• [Supplied material]

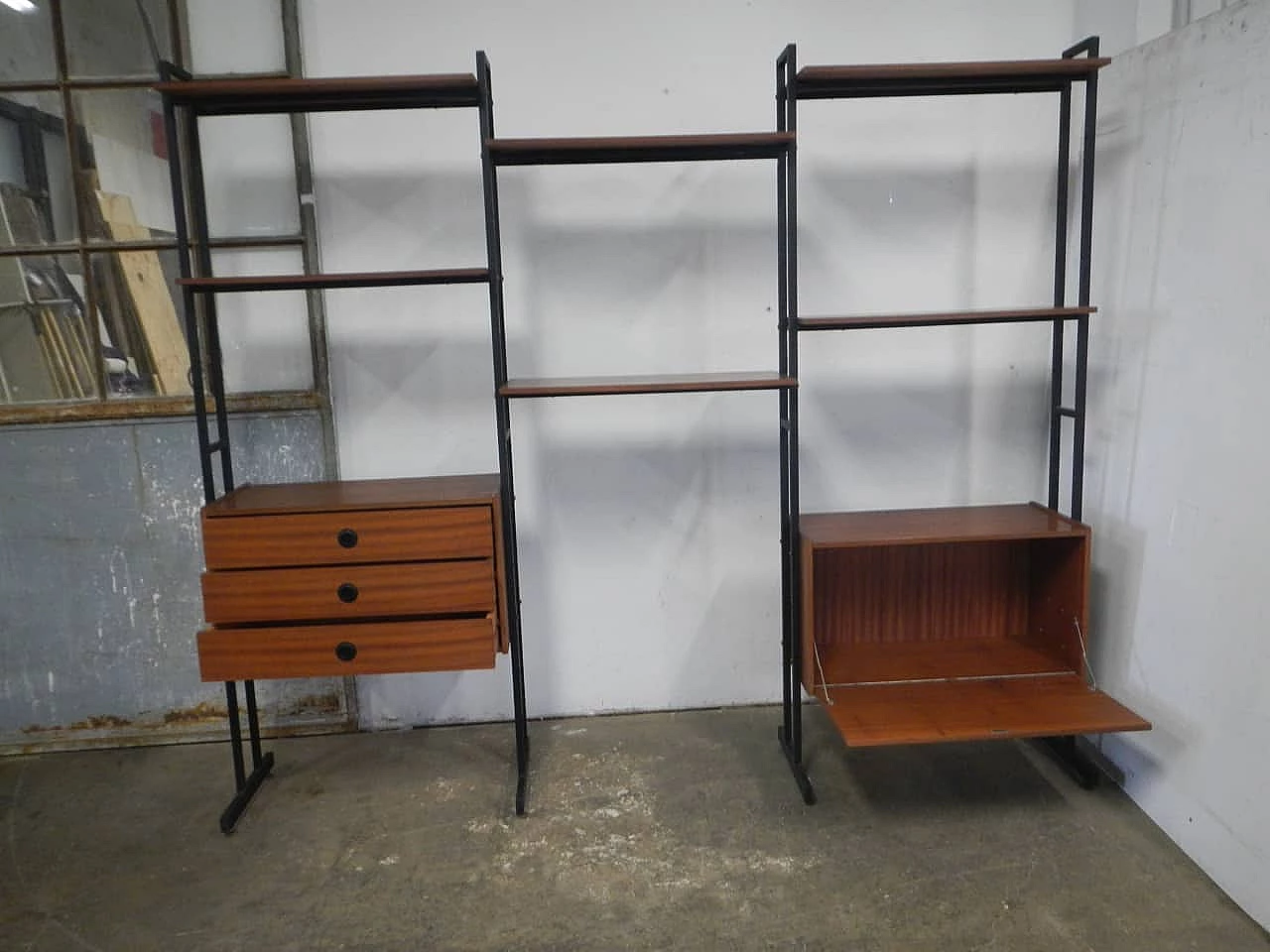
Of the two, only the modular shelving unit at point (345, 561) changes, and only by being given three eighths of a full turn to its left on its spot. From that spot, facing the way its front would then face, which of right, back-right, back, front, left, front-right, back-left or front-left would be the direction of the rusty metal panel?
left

--

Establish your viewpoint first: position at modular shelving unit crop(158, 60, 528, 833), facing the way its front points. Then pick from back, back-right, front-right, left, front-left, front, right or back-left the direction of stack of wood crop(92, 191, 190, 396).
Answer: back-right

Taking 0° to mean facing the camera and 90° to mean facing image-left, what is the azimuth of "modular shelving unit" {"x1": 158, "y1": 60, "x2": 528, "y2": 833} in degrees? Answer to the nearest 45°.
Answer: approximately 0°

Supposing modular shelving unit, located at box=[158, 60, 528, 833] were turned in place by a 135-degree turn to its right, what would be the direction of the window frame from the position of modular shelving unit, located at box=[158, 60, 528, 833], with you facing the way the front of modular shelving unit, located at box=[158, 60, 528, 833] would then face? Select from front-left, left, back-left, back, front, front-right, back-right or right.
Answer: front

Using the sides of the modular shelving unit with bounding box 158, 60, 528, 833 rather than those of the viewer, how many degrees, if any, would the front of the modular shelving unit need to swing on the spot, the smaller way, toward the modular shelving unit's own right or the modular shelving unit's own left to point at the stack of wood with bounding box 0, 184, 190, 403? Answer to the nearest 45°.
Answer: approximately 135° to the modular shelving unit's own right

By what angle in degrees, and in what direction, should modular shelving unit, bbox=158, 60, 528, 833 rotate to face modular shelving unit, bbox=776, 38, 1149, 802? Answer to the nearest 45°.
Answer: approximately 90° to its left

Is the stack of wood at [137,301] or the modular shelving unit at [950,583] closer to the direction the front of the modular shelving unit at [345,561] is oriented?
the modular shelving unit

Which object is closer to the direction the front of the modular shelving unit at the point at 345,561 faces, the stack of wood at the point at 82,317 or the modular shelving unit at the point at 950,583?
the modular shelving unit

• [What is expected] Display every line of the data above that contains the string "turn".

• [Response to this exercise]
Of the two, only the modular shelving unit at point (345, 561) changes, and only by being given three eighths of a full turn to its left on its spot. From that spot, facing the way its front would then face, which of right, back-right, back, front, left, front-right, back-left or front-left would be the direction of the rusty metal panel?
Supposing modular shelving unit, located at box=[158, 60, 528, 833] were turned in place by a 135-degree turn to its right, what would be the direction of the window frame from the position of modular shelving unit, located at box=[158, 60, 528, 833], with you facing the way the front of modular shelving unit, located at box=[158, 60, 528, 833] would then face? Select from front-left, left, back-left, back, front, front-right, back-right or right.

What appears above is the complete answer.